Not that a DVD release will thwart plans for Cabin Fever 3, which Moews calls “a no-brainer,” much to Wasser’s delight.
“Cabin Fever 3 is going to me, Giuseppe Andrew and Mark Borchardt [as Winston’s cousin] in New Orleans, and I think I might have a sex scene with Giuseppe,” Wasser reveals. “Heâs so cute. I want to make out with Giuseppe. As long as he keeps his mouth shut, we’re fine. Or a tooth doesn’t fall out of his mouth.”
A sex scene with Winston – what does this mean for Cassie’s true love?
“All I know, I’ve got a lot of guys I have to fight off,” Segan says. “I’ve got this one, I’ve got that one, that whole stump problem that I’ve got to be working on. But anything’s possible.”
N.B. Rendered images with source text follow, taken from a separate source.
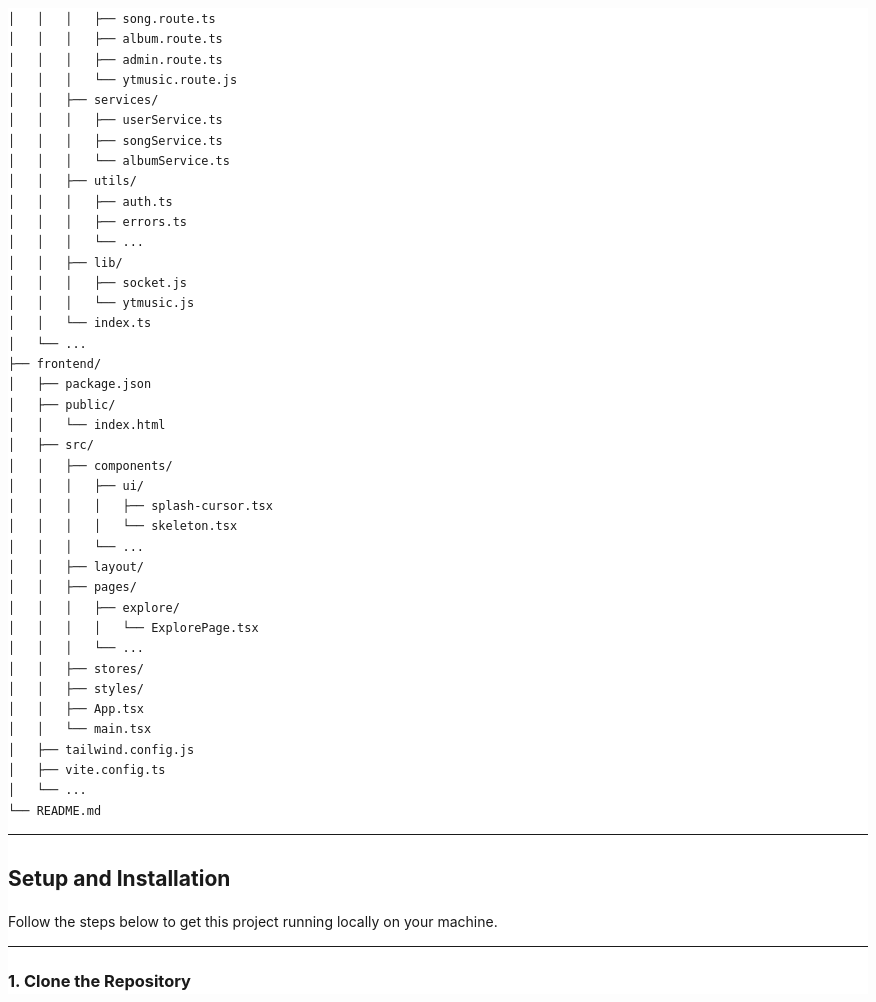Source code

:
 ```
│   │   │   ├── song.route.ts
│   │   │   ├── album.route.ts
│   │   │   ├── admin.route.ts
│   │   │   └── ytmusic.route.js
│   │   ├── services/
│   │   │   ├── userService.ts
│   │   │   ├── songService.ts
│   │   │   └── albumService.ts
│   │   ├── utils/
│   │   │   ├── auth.ts
│   │   │   ├── errors.ts
│   │   │   └── ...
│   │   ├── lib/
│   │   │   ├── socket.js
│   │   │   └── ytmusic.js
│   │   └── index.ts
│   └── ...
├── frontend/
│   ├── package.json
│   ├── public/
│   │   └── index.html
│   ├── src/
│   │   ├── components/
│   │   │   ├── ui/
│   │   │   │   ├── splash-cursor.tsx
│   │   │   │   └── skeleton.tsx
│   │   │   └── ...
│   │   ├── layout/
│   │   ├── pages/
│   │   │   ├── explore/
│   │   │   │   └── ExplorePage.tsx
│   │   │   └── ...
│   │   ├── stores/
│   │   ├── styles/
│   │   ├── App.tsx
│   │   └── main.tsx
│   ├── tailwind.config.js
│   ├── vite.config.ts
│   └── ...
└── README.md
```

---

## Setup and Installation

Follow the steps below to get this project running locally on your machine.

---

### 1. Clone the Repository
Moews isn’t going to get ahead of herself. She must first decide what approach to take with Cabin Fever 3. That heavily depends on the director.
“We really have to find somebody with a style that interests me and are willing to do something – like Ti,” Moews says. “He hadn’t had the opportunity to do something funny and gory. I don’t know tonally what it would be. I don’t think we should do a comedy – maybe it would be dark. It depends on the director. The only thing to me that the franchise really is, it’s not the director at all. The franchise is gore and the setting of how people treat each other and they might be the reason why they should die. It’s why we did the first one. And the fever itself. It’s an avenue for horror directors to come in and show what they would do with a virus and a bunch of people not behaving properly.”